+++ Exercise data

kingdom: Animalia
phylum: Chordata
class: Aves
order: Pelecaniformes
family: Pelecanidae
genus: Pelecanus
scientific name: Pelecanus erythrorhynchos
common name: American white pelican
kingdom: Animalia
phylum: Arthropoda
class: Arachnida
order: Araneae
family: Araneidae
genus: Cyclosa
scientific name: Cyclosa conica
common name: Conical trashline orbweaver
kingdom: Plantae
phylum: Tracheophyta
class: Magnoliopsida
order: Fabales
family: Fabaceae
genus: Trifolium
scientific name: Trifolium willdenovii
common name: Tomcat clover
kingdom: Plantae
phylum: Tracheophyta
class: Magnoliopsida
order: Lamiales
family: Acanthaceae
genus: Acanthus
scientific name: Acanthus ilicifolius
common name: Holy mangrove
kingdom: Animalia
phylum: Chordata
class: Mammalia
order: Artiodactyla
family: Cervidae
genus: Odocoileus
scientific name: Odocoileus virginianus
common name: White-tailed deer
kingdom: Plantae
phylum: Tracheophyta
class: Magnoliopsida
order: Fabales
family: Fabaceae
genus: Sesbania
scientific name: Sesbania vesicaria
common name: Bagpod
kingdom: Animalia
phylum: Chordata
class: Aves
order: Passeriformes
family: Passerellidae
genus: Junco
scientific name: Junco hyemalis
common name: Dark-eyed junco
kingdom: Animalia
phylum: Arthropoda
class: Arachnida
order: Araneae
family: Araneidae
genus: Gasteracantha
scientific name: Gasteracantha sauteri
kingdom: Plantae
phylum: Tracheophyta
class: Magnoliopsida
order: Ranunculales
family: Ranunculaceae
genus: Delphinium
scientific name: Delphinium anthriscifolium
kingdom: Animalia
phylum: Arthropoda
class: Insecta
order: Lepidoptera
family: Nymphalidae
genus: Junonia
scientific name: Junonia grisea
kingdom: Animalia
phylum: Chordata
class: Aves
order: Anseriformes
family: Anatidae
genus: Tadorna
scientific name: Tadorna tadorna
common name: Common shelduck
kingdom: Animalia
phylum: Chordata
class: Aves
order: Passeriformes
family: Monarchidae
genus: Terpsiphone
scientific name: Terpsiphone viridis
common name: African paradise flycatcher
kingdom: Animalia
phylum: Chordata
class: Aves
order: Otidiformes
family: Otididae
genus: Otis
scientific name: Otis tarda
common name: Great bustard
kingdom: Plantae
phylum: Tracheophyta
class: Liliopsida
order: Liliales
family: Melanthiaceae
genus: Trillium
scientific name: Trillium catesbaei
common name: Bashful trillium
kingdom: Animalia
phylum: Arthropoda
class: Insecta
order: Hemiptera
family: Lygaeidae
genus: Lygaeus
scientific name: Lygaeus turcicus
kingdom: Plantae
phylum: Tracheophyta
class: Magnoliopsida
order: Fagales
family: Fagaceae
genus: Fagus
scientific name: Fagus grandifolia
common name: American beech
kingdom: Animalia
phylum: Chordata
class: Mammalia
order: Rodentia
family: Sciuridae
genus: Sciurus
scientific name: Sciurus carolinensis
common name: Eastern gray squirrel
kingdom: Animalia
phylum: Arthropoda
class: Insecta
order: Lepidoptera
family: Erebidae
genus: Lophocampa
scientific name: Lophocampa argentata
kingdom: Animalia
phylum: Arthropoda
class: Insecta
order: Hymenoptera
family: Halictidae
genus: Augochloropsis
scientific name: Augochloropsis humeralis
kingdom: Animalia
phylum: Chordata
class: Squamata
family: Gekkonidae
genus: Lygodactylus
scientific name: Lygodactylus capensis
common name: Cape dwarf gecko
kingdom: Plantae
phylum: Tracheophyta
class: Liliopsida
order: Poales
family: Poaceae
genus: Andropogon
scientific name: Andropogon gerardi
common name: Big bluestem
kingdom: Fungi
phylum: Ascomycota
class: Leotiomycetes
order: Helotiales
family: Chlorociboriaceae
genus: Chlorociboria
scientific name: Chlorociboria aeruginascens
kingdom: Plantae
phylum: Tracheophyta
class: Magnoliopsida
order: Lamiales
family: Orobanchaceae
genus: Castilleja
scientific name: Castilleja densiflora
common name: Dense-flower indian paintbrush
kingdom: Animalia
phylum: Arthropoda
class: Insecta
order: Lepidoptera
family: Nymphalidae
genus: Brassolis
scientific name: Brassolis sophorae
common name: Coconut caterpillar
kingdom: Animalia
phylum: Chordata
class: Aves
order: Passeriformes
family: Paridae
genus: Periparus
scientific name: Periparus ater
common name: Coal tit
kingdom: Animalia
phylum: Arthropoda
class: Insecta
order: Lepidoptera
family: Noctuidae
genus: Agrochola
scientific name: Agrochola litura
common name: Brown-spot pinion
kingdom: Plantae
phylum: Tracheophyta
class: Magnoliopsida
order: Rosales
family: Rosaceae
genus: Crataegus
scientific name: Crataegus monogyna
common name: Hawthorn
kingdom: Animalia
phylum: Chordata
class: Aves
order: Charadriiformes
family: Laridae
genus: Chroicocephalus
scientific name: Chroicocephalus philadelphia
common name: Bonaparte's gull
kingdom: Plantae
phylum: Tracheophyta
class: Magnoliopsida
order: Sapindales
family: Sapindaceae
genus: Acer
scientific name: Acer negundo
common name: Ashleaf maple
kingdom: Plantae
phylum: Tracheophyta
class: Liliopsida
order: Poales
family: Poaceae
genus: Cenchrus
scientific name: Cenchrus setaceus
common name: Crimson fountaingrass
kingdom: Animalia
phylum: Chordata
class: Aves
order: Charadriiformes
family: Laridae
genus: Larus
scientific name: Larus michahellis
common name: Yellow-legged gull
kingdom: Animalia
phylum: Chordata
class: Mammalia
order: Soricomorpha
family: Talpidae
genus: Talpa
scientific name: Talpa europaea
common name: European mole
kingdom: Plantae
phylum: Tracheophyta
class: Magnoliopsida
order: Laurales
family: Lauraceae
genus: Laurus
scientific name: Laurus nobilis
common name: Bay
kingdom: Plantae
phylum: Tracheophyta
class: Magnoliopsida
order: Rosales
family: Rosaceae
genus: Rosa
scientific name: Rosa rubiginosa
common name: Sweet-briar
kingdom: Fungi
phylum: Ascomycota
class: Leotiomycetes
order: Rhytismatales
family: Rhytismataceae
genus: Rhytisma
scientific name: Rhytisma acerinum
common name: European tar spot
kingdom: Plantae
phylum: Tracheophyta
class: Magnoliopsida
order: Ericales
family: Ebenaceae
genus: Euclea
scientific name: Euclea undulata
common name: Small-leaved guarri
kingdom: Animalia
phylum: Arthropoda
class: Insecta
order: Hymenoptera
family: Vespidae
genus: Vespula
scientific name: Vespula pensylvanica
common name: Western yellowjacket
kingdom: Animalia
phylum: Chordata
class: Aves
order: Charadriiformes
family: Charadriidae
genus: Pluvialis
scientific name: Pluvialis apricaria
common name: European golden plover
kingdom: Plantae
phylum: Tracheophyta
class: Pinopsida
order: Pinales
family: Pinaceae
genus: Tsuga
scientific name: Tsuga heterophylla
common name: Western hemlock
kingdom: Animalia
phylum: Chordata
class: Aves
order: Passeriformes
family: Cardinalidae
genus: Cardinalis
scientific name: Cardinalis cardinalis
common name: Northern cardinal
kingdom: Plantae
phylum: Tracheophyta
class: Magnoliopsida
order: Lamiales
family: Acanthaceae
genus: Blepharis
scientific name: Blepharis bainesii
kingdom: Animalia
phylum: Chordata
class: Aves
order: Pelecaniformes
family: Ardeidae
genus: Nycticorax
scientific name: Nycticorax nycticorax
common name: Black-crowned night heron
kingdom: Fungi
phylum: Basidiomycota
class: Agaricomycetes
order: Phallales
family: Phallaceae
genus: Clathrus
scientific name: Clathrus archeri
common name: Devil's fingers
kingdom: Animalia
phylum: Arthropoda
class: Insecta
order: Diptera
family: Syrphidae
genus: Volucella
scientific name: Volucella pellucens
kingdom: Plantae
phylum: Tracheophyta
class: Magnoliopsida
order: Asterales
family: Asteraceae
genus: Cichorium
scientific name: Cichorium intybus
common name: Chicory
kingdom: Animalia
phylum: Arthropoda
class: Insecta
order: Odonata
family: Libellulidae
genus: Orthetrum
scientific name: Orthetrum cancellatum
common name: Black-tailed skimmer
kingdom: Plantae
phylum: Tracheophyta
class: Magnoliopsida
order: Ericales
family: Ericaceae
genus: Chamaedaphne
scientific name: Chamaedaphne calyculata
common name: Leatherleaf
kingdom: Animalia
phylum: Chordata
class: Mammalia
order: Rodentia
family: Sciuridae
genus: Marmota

++++++

■ Task details
Could you render the stretch from the line containing "family: Passerellidae" through the line containing "scientific name: Junonia grisea" as a Markdown table with the columns No. and Line, numbering each row and leaving out blank lines?

■ Final answer
| No. | Line |
|---|---|
| 1 | family: Passerellidae |
| 2 | genus: Junco |
| 3 | scientific name: Junco hyemalis |
| 4 | common name: Dark-eyed junco |
| 5 | kingdom: Animalia |
| 6 | phylum: Arthropoda |
| 7 | class: Arachnida |
| 8 | order: Araneae |
| 9 | family: Araneidae |
| 10 | genus: Gasteracantha |
| 11 | scientific name: Gasteracantha sauteri |
| 12 | kingdom: Plantae |
| 13 | phylum: Tracheophyta |
| 14 | class: Magnoliopsida |
| 15 | order: Ranunculales |
| 16 | family: Ranunculaceae |
| 17 | genus: Delphinium |
| 18 | scientific name: Delphinium anthriscifolium |
| 19 | kingdom: Animalia |
| 20 | phylum: Arthropoda |
| 21 | class: Insecta |
| 22 | order: Lepidoptera |
| 23 | family: Nymphalidae |
| 24 | genus: Junonia |
| 25 | scientific name: Junonia grisea |